This post comes a bit late, but it's better to come late than not to come at all. I haven't stopped sewing but I have been terrible at keeping up with blogging about it.
Making traditional Bulgarian clothes for my children was my biggest project last summer.
I can honestly say that this was the most time and effort consuming project that I have done so far. And the most satisfying. Friends and family asked me why I was dedicating so much time to something that wouldn't be used for long time as children grew so quickly. But I felt I had to do it. Raising my children far from Bulgaria, I wanted to give them ''a piece'' of the bulgarian traditions and culture.
I started with sewing the white shirts first.I made one for my five year old and then graded it down to three year old size.They are both the same style with high collar and front opening. That was the easy part. Then I threw myself into hours and hours of embroidering (after searching the internet for ideas a couple of hours).
The waistcoats were relatively easy to make. I love the black trimming on them. The skirt and the waistcoats are made from thick wool fabric, and the shirts are from cotton woven fabric. I bought all of them from Bulgaria.

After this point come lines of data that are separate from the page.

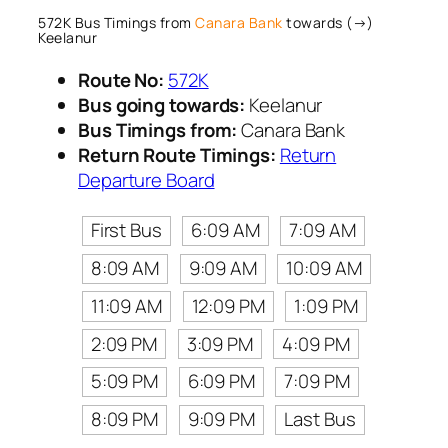
572K Bus Timings from
Canara Bank
towards (→)
Keelanur
Route No:
572K
Bus going towards:
Keelanur
Bus Timings from:
Canara Bank
Return Route Timings:
Return
Departure Board
First Bus
6:09 AM
7:09 AM
8:09 AM
9:09 AM
10:09 AM
11:09 AM
12:09 PM
1:09 PM
2:09 PM
3:09 PM
4:09 PM
5:09 PM
6:09 PM
7:09 PM
8:09 PM
9:09 PM
Last Bus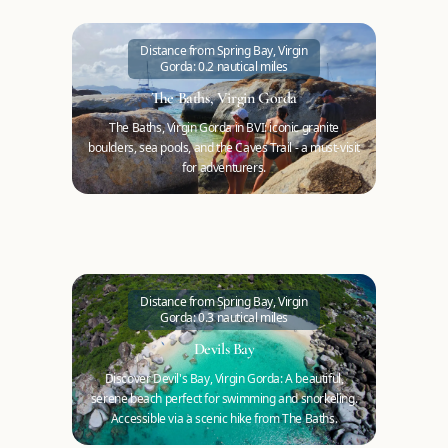
Distance from Spring Bay, Virgin
Gorda: 0.2 nautical miles
The Baths, Virgin Gorda
The Baths, Virgin Gorda in BVI: iconic granite
boulders, sea pools, and the Caves Trail - a must-visit
for adventurers.
Distance from Spring Bay, Virgin
Gorda: 0.3 nautical miles
Devils Bay
Discover Devil's Bay, Virgin Gorda: A beautiful,
serene beach perfect for swimming and snorkeling.
Accessible via a scenic hike from The Baths.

The main element of the embroidery is called "shevitza". It has to be made in a closed pattern which symbolize the life cycle. The dominant colour is red and it is a symbol of life, wine, blood.
There were seamstresses whose embroidery work was so beautifully accomplished that it was hard to tell which was the right side and which was the wrong side of the garment. But they always left a small unfinished detail somewhere on the clothes. This was done against ill luck as they believed that too much of a good thing wasn't good.
An interesting fact is that in the past every village had it own embroidery motifs and its villagers had to conform with them.
Nowadays traditional Bulgarian clothes (or "nosii" as we call them in bulgarian) are worn mainly by folklore singers and dancers but back in time people used to wear them when they visited markets in other villages, during celebrations and fairs. The clothes spoke about people's social and family status.